:: Quoted text ::
BEGIN

I am trying to manage the results of machine learning with mlflow and hydra.
So I tried to run it using the multi-run feature of hydra.
I used the following code as a test.
import mlflow
import hydra
from hydra import utils
from pathlib import Path
import time
#hydra.main('config.yaml')
def main(cfg):
print(cfg)
mlflow.set_tracking_uri('file://' + utils.get_original_cwd() + '/mlruns')
mlflow.set_experiment(cfg.experiment_name)
mlflow.log_param('param1',5)
# mlflow.log_param('param1',5)
# mlflow.log_param('param1',5)
with mlflow.start_run() :
mlflow.log_artifact(Path.cwd() / '.hydra/config.yaml')
if __name__ == '__main__':
main()
This code will not work.
I got the following error
Exception: Run with UUID [RUNID] is already active. To start a new run, first end the current run with mlflow.end_run(). To start a nested run, call start_run with nested=True
So I modified the code as follows
import mlflow
import hydra
from hydra import utils
from pathlib import Path
import time
#hydra.main('config.yaml')
def main(cfg):
print(cfg)
mlflow.set_tracking_uri('file://' + utils.get_original_cwd() + '/mlruns')
mlflow.set_experiment(cfg.experiment_name)
mlflow.log_param('param1',5)
# mlflow.log_param('param1',5)
# mlflow.log_param('param1',5)
with mlflow.start_run(nested=True) :
mlflow.log_artifact(Path.cwd() / '.hydra/config.yaml')
if __name__ == '__main__':
main()
This code works, but the artifact is not saved.
The following corrections were made to save the artifacts.
import mlflow
import hydra
from hydra import utils
from pathlib import Path
import time
#hydra.main('config.yaml')
def main(cfg):
print(cfg)
mlflow.set_tracking_uri('file://' + utils.get_original_cwd() + '/mlruns')
mlflow.set_experiment(cfg.experiment_name)
mlflow.log_param('param1',5)
# mlflow.log_param('param1',5)
# mlflow.log_param('param1',5)
mlflow.log_artifact(Path.cwd() / '.hydra/config.yaml')
if __name__ == '__main__':
main()
As a result, the artifacts are now saved.
However, when I run the following command
python test.py model=A,B hidden=12,212,31 -m
Only the artifact of the last execution condition was saved.
How can I modify mlflow to manage the parameters of the experiment by taking advantage of the multirun feature of hydra?
MLFlow is not officially supported by Hydra. At some point there will be a plugin that will make this smoother.
Looking at the errors you are reporting (and without running your code):
One thing that you can try to to use the Joblib launcher plugin to get job isolation through processes (this requires Hydra 1.0.0rc1 or newer).

END

:: What you will do ::
1. In the thread on mlflow and hydra, restate the paragraph beginning "MLFlow is not officially supported by Hydra" in a single shorter sentence that keeps its main facts.
2. Continue the thread on mlflow and hydra from its final sentence.

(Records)
BEGIN

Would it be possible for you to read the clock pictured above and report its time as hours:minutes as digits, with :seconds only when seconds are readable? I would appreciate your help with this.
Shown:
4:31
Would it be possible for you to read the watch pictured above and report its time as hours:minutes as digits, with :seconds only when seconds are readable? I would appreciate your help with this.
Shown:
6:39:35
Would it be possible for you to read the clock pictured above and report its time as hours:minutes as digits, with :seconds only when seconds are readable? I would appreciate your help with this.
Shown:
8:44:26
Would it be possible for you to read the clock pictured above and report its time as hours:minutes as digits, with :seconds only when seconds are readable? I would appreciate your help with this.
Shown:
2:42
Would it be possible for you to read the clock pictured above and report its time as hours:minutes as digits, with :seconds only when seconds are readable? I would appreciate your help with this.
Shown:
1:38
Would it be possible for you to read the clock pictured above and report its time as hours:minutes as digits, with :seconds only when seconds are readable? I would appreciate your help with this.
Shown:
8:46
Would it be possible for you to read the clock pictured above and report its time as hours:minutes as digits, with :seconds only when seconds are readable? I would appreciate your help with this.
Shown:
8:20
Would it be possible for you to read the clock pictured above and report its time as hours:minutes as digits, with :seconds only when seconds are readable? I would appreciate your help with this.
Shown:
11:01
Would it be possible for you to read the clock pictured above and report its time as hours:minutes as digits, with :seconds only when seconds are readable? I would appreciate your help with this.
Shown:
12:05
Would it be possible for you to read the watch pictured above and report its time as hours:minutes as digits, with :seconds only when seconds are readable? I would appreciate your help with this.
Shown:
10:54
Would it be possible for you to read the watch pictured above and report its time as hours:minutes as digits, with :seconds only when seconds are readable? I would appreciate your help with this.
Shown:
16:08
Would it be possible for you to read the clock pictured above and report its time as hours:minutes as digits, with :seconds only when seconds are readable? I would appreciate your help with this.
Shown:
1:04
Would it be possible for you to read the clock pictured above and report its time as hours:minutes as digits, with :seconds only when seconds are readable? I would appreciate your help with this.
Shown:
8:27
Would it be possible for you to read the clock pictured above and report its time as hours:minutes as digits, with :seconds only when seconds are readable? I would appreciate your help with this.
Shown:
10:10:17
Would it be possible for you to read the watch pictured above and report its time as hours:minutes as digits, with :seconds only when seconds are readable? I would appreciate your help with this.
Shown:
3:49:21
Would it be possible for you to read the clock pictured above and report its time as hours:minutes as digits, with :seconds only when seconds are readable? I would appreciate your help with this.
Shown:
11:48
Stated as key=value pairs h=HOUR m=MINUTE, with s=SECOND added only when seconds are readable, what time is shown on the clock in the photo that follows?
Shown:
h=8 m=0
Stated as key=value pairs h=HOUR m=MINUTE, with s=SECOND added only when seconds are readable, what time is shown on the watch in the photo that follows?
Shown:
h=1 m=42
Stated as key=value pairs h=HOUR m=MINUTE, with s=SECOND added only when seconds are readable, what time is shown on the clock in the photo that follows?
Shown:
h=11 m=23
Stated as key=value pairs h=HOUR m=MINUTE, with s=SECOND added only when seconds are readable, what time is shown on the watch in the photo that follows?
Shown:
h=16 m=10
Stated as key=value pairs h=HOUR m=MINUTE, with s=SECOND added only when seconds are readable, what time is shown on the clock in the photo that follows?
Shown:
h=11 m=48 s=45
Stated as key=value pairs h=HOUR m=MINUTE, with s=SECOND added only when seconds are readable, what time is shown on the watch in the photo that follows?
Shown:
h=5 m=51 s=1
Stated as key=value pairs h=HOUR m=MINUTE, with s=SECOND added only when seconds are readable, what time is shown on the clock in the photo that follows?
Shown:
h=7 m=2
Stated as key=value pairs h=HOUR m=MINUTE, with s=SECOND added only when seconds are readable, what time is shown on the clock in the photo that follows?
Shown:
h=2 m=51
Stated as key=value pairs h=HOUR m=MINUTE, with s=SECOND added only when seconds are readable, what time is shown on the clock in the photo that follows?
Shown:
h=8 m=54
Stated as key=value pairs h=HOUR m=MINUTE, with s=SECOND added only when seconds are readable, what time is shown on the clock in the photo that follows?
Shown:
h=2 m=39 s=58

END

:: Results for each task ::
1. Hydra does not officially support MLFlow, but a plugin that makes using them together smoother is expected eventually.

2.
What you are observing is due to the interaction between MLFlow and Hydra. As far as MLflow can tell, all of your Hydra multiruns are the same MLflow run!
Since both frameworks use the term "run", I will need to be verbose in the following text. Please bear with me.
If you didn't explicitly start a MLflow run, MLflow will do it for you when you do mlflow.log_params or mlflow.log_artifacts. Within a Hydra multirun context, it appears that instead of creating a new MLflow run for each Hydra run, the previous MLflow run is inherited after the first Hydra run. This is why you would get this error where MLflow thinks you are trying to update parameter values in logging: mlflow.exceptions.MlflowException: Changing param values is not allowed.
You can fix this by wrapping your MLFlow logging code within a with mlflow.start_run() context manager:
import mlflow
import hydra
from hydra import utils
from pathlib import Path
#hydra.main(config_path="", config_name='config.yaml')
def main(cfg):
print(cfg)
mlflow.set_tracking_uri('file://' + utils.get_original_cwd() + '/mlruns')
mlflow.set_experiment(cfg.experiment_name)
with mlflow.start_run() as run:
mlflow.log_params(cfg)
mlflow.log_artifact(Path.cwd() / '.hydra/config.yaml')
print(run.info.run_id) # just to show each run is different
if __name__ == '__main__':
main()
The context manager will start and end MLflow runs properly, preventing the issue from occuring.
Alternatively, you can also start and end an MLFlow run manually:
activerun = mlflow.start_run()
mlflow.log_params(cfg)
mlflow.log_artifact(Path.cwd() / '.hydra/config.yaml')
print(activerun.info.run_id) # just to show each run is different
mlflow.end_run()
This is related to the way you defined your MLFlow run. You use log_params and then start_run, so you have two concurrent runs of mlflow which explains the error. You could try getting rid of the following line in your first code sample and see what happens
mlflow.log_param('param1',5)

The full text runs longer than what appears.